Dancin’ and chattin’

A host of cultural events to mark Saint Patrick’s Day have been arranged in seven Polish cities with the support of the Irish Embassy in Poland, and Poznan based Fundacja Kultury Irlandzkiej, an institute dedicated to promoting Irish culture in Poland.

Theatre performances, concerts, lectures and screenings of Irish films are among the events being staged in Poznan, Lodz, Lublin, Kalisz and Wroclaw. In Krakow, an Irish dancing féis will hit the floorboards and on Saint Patrick’s night, Fundacja Swieta Patrykia, the Saint Patrick Foundation, will hold a charity ball in Warsaw.

… Agus cúpla focal

The allure of learning one of Europe’s oldest languages has enticed some Polish university students to study Gaeilge. Poznan’s University Adam Mickiewicz and Lublin’s John Paul II Catholic University, both offer Irish courses as part of their English and Celtic language degree syllabus.

This week, both universities held a number of special lectures on the Irish language, songs and archeology as well as Irish literature from the Middle Ages.

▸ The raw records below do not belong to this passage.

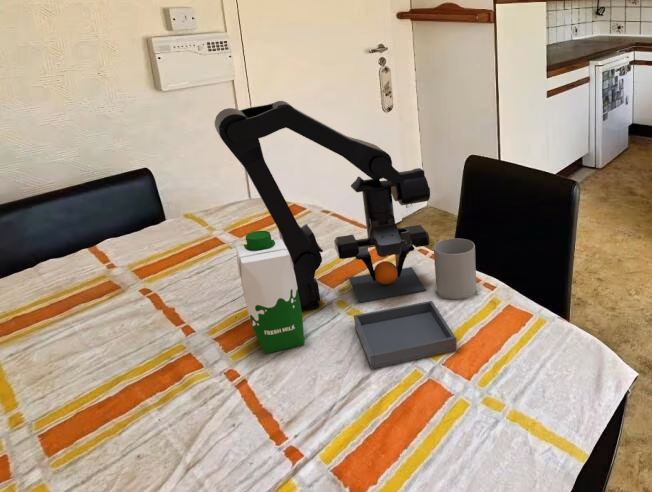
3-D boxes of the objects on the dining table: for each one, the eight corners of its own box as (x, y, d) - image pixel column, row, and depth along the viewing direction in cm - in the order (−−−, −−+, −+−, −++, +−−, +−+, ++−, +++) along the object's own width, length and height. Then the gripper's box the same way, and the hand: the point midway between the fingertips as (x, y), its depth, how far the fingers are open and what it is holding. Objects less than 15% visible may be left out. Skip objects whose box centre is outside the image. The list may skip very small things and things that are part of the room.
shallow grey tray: (371, 369, 106) (370, 356, 104) (355, 327, 118) (353, 315, 117) (456, 350, 111) (456, 337, 110) (432, 312, 123) (431, 300, 122)
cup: (470, 300, 127) (468, 256, 123) (431, 297, 129) (428, 252, 124) (480, 282, 135) (478, 239, 130) (443, 279, 136) (440, 237, 131)
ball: (377, 290, 131) (375, 268, 128) (372, 280, 135) (370, 259, 132) (401, 286, 132) (399, 264, 130) (395, 276, 136) (393, 255, 134)
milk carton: (300, 324, 119) (282, 226, 110) (310, 346, 112) (292, 243, 103) (252, 335, 116) (228, 234, 106) (259, 359, 108) (235, 253, 99)
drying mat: (359, 303, 127) (359, 301, 126) (349, 279, 136) (349, 277, 136) (426, 290, 131) (426, 289, 131) (411, 268, 141) (411, 267, 141)
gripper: (338, 229, 116) (348, 302, 123) (434, 215, 122) (439, 286, 130) (329, 210, 125) (339, 280, 132) (419, 198, 131) (424, 265, 139)
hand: (386, 278), depth 133 cm, fingers closed on ball, 5 cm apart
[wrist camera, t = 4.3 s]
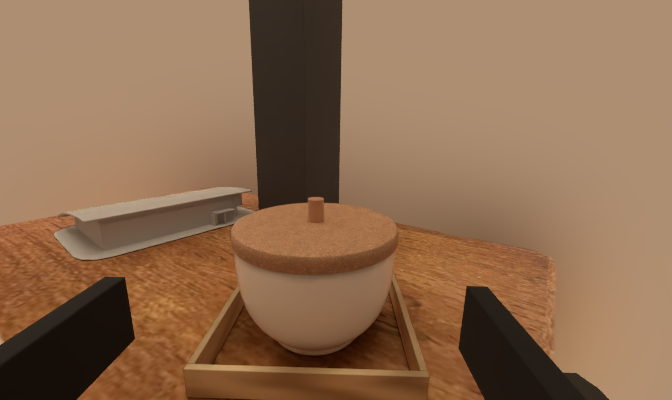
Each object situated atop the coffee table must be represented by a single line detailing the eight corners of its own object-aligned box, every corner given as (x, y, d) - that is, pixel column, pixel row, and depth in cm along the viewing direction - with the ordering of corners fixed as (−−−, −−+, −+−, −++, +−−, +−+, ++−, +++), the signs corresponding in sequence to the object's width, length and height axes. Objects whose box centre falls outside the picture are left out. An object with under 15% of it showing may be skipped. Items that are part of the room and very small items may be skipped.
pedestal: (338, 221, 46) (343, -67, 37) (305, 237, 39) (302, -109, 30) (295, 212, 50) (291, -49, 41) (259, 226, 43) (244, -83, 34)
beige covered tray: (266, 215, 48) (265, 190, 47) (80, 265, 31) (73, 228, 30) (213, 199, 57) (212, 178, 56) (48, 230, 40) (42, 201, 39)
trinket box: (203, 339, 21) (189, 203, 18) (303, 275, 29) (302, 177, 27) (341, 421, 15) (345, 241, 13) (413, 312, 24) (423, 194, 22)
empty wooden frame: (390, 283, 28) (392, 265, 28) (426, 405, 16) (429, 376, 16) (253, 279, 29) (252, 261, 28) (186, 397, 16) (182, 369, 16)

Patrick McCafferty, who teaches the Irish language to forty-five students at UAM, Poznan said that his students have “a nostalgic affection for minority languages”, and in particular Celtic languages. “They want to learn them, preserve them and keep the languages alive,” said McCafferty.

Cementing relations

Barack Obama will not be the only Head of State to receive a morsel of Irish sod this week. Yesterday, Irish Ambassador Eugene Hutchinson presented a crystal bowl of shamrocks to Jacek Michalowski, Head of Chancellery of the President of the Republic of Poland, in honour of the Polish community in Ireland.

“The illumination of some of Poland’s best-known buildings in green, and the many Irish cultural activities taking place in Poland around St Patrick’s Day, demonstrates the strong and friendly links between our two countries,” said Eugene Hutchinson, Irish Ambassador to Poland.

On the business front, Enterprise Ireland gave a seminar on cloud computing in the Warsaw Stock Exchange on Wednesday.

A small vanguard

According to the Irish Embassy in Warsaw, there are approximately four hundred registered Irish citizens living in Poland. However, the real number, which is prone to periods of fluctuation, could be as high as one thousand. Many Irish nationals are currently employed with Irish construction firms on a number of motorway projects, part of the Polish government’s plans to modernise its road network in time for Euro 2012.

The weather, of course, is not so easy to export. St Patrick’s Day throughout Poland is expected to be sunny and hit 20 degrees Celsius in places, which may be slightly at odds with the traditional rainy front at home.